Hand of the night: I call $8 from a local rock with JQ hearts in position. One other caller. Flop comes T(h), 9(h), J(s). Bingo. Rock bets $20. I call, as does other the guy. Turn is T(c). Rock bets $35. I call. Other guy calls. River is a beautifull K of hearts. Other guy leads out for $50. Local Rock calls $50. I repop to $175, praying someone hit the A-high flush. Other guy folds and Rock calls. I fast roll the nuts and he tables KK's full. Surprised he didn't re-pop me. Perhaps he was trying to be nice; or, perhaps that's why he's a Rock.... In any event, it was a profitable hand in what was a very profitable session . . .
Sunday morning, I decided to make the drive north to Delaware Park and play the Noon $5,000 guaranty. I got to The Del at 11:00 and made a straight line for the sportsbook. Time to christen Delaware's sports wagering:
Bet looked better on paper than on the scoreboard.
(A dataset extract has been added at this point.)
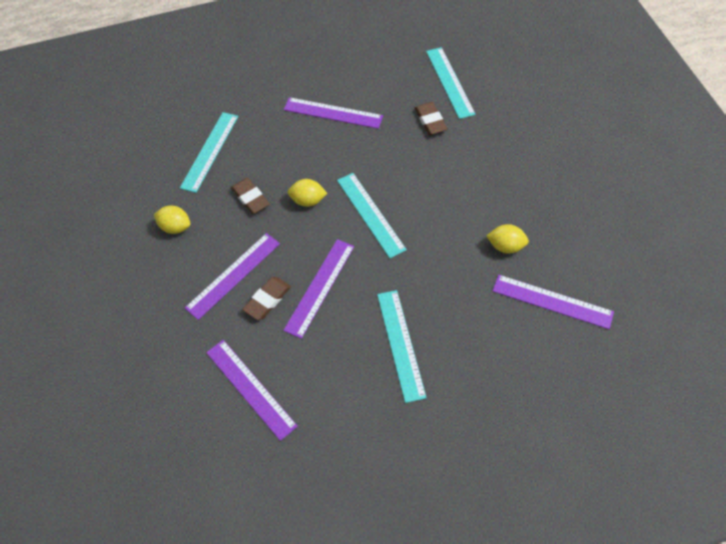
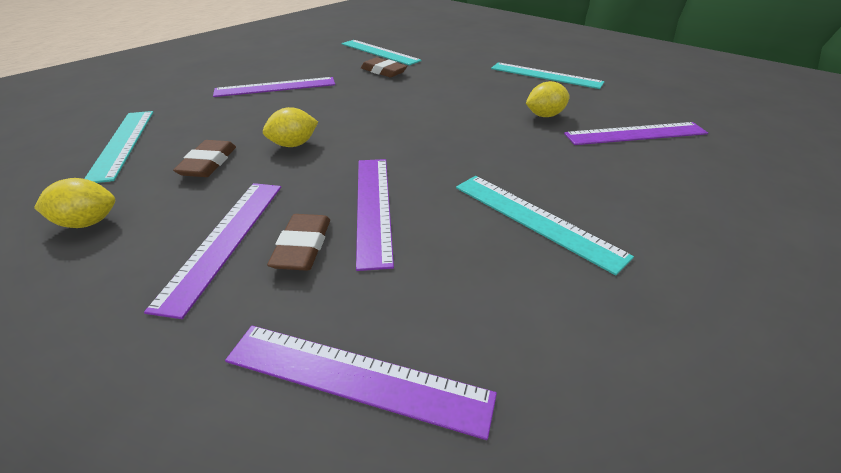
camera: 35 degrees left, 20 degrees down
(250, 198) = (208, 163): brown eraser -> brown eraser turned 75 degrees clockwise
(370, 214) = (381, 134): turquoise ruler -> turquoise ruler (545, 75)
The Noon tourny started out well. I doubled up during the first level when my set of 7's held up against a Villian who over-played a flopped top pair with A9 on a 9-high board. Made it to the break with $15,600 in chips. I then went card dead for most of the fourth, fifth and sixth levels, until, with 1 minute left before the second break, I looked down at QQ on the button. A short-stack opened the action by shoving his last $1,500 or so. I raised to $3,500 and got a call from the big blind -- an older player who was solid. Flop came out K 7, 4 rainbow. Action came to a halt while the dealer messed with the side pot. Apparently, when he was done, he assumed the action had checked around and burned and turned, putting out another K. The floor was called, and the K was removed (according to the floor, if we reached the river, it would be reshuffled into the deck). When order was restored, the big blind led out for $5,000. Ordinarily, this would probably be a fairly easy fold. But, I talked myself into sticking around. Specifically, I convinced myself that AA would have re-popped pre-flop from the big blind. And given the fact that I had seen two K's (thanks to the dealer's error), I thought it was less likely that Villian had flopped top pair. So, I shoved all in. Villian flipped AK; I didn't hit my two-outer; and it was back on I-95 South with another weekend in the books.